__Action item__: Update the listing by swapping "Catalogue" for "Documentation" and reproducing every other line without change.

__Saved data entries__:
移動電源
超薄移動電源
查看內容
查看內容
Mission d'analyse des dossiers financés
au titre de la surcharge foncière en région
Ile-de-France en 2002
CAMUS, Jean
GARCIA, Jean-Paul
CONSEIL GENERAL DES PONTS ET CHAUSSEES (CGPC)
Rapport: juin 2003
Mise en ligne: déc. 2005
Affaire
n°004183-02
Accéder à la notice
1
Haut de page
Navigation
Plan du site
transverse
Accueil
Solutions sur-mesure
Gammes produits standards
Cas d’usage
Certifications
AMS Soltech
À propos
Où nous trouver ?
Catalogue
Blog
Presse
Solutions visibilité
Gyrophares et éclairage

__Output__:
移動電源
超薄移動電源
查看內容
查看內容
Mission d'analyse des dossiers financés
au titre de la surcharge foncière en région
Ile-de-France en 2002
CAMUS, Jean
GARCIA, Jean-Paul
CONSEIL GENERAL DES PONTS ET CHAUSSEES (CGPC)
Rapport: juin 2003
Mise en ligne: déc. 2005
Affaire
n°004183-02
Accéder à la notice
1
Haut de page
Navigation
Plan du site
transverse
Accueil
Solutions sur-mesure
Gammes produits standards
Cas d’usage
Certifications
AMS Soltech
À propos
Où nous trouver ?
Documentation
Blog
Presse
Solutions visibilité
Gyrophares et éclairage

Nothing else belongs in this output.